| EXERCISE GOAL |
Where a line holds the word "begin", copy that line from the data below.

| Text-based design files |
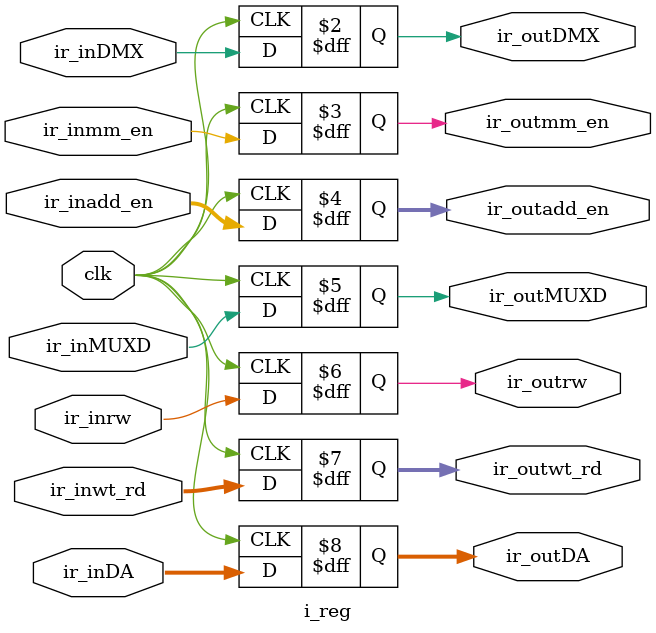
<source format=v>
`timescale 1ns / 1ps

module i_reg 
//#(  parameter IN_MSB = 3,
//    parameter OUT_MSB = 3)
  #(  parameter IR_BIT_WIDTH = 4 )
(   input clk,
    //input [IN_MSB-1:0] ir_in,
    //output reg [IN_MSB - OUT_MSB:0] ir_nxt,
    //output reg [OUT_MSB:0] ir_out
    input ir_inDMX, 
    input ir_inmm_en, 
    input [1:0] ir_inadd_en, 
    input ir_inMUXD, 
    input ir_inrw, 
    input [1:0] ir_inwt_rd,
    input [IR_BIT_WIDTH - 1:0] ir_inDA,
    output reg ir_outDMX, 
    output reg ir_outmm_en, 
    output reg [1:0] ir_outadd_en, 
    output reg ir_outMUXD, 
    output reg ir_outrw,
    output reg [1:0] ir_outwt_rd,
    output reg [IR_BIT_WIDTH - 1:0] ir_outDA
    );

    always@(posedge clk) 
    begin
        /*ir_nxt <= ir_in[IN_MSB - (OUT_MSB):0]; //trim off the top
        ir_out <= ir_in[IN_MSB - 1:IN_MSB - OUT_MSB]; //send outputs
        */
       ir_outDMX   <=  ir_inDMX;    
       ir_outmm_en  <=  ir_inmm_en;   
       ir_outadd_en <=  ir_inadd_en;  
       ir_outMUXD   <=  ir_inMUXD;    
       ir_outrw     <=  ir_inrw;  
       ir_outwt_rd  <=  ir_inwt_rd;    
       ir_outDA     <=  ir_inDA;
    end
endmodule

</source>
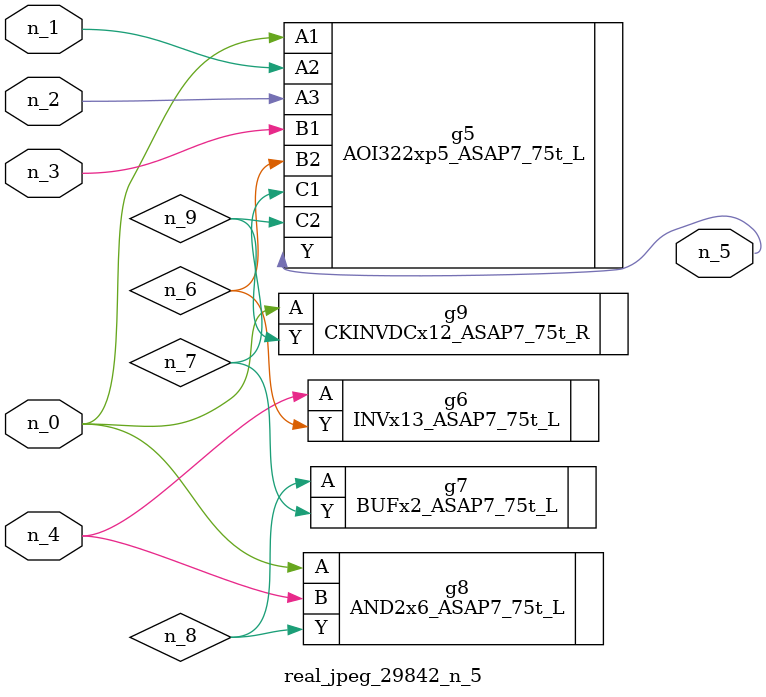
<source format=v>
module real_jpeg_29842_n_5 (n_4, n_0, n_1, n_2, n_3, n_5);

input n_4;
input n_0;
input n_1;
input n_2;
input n_3;

output n_5;

wire n_8;
wire n_6;
wire n_7;
wire n_9;

AOI322xp5_ASAP7_75t_L g5 ( 
.A1(n_0),
.A2(n_1),
.A3(n_2),
.B1(n_3),
.B2(n_6),
.C1(n_7),
.C2(n_9),
.Y(n_5)
);

AND2x6_ASAP7_75t_L g8 ( 
.A(n_0),
.B(n_4),
.Y(n_8)
);

CKINVDCx12_ASAP7_75t_R g9 ( 
.A(n_0),
.Y(n_9)
);

INVx13_ASAP7_75t_L g6 ( 
.A(n_4),
.Y(n_6)
);

BUFx2_ASAP7_75t_L g7 ( 
.A(n_8),
.Y(n_7)
);


endmodule
</source>
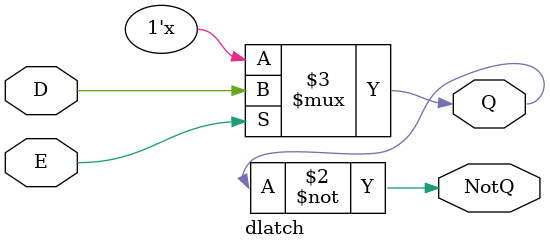
<source format=v>
module dlatch(
    input D, E,
    output reg Q, 
    output NotQ
);

    always @(D, E) begin
        if (E)
            Q <= D;
    end

    assign NotQ = ~Q;

endmodule

</source>
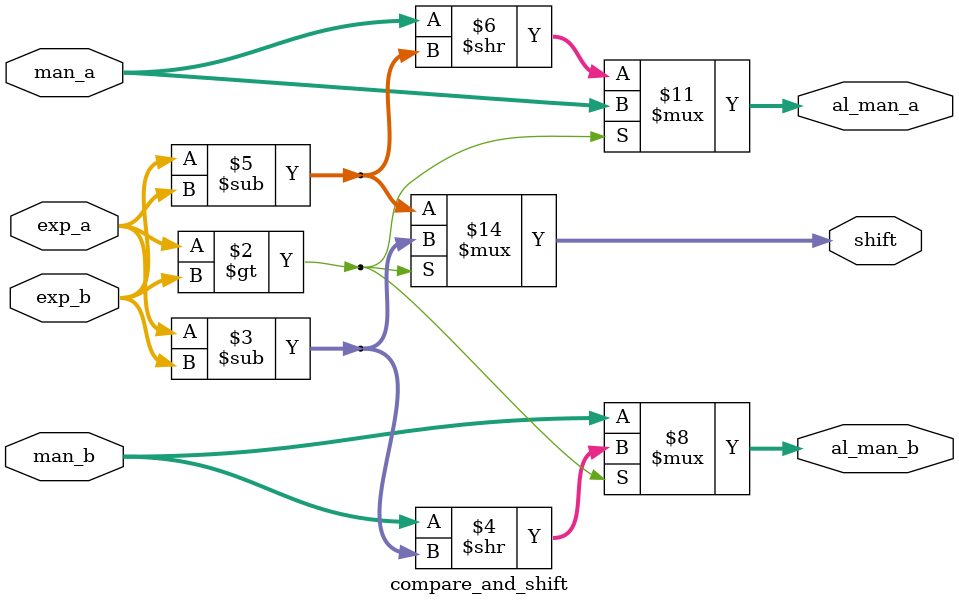
<source format=v>
`timescale 1ns / 1ps

module compare_and_shift (
    input [7:0] exp_a,
    input [7:0] exp_b,
    input [23:0] man_a,
    input [23:0] man_b,
    output reg [23:0] al_man_a,
    output reg [23:0] al_man_b,
    output reg [7:0] shift
);
    always @(*) begin
        if (exp_a > exp_b) begin
            shift = exp_a - exp_b;
            al_man_a = man_a;
            al_man_b = man_b >> shift;
        end else begin
            shift = exp_b - exp_a;
            al_man_a = man_a >> shift;
            al_man_b = man_b;
        end
    end
endmodule

</source>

| EXERCISE OUTPUT |
    begin
    always @(D, E) begin
    always @(*) begin
        if (exp_a > exp_b) begin
        end else begin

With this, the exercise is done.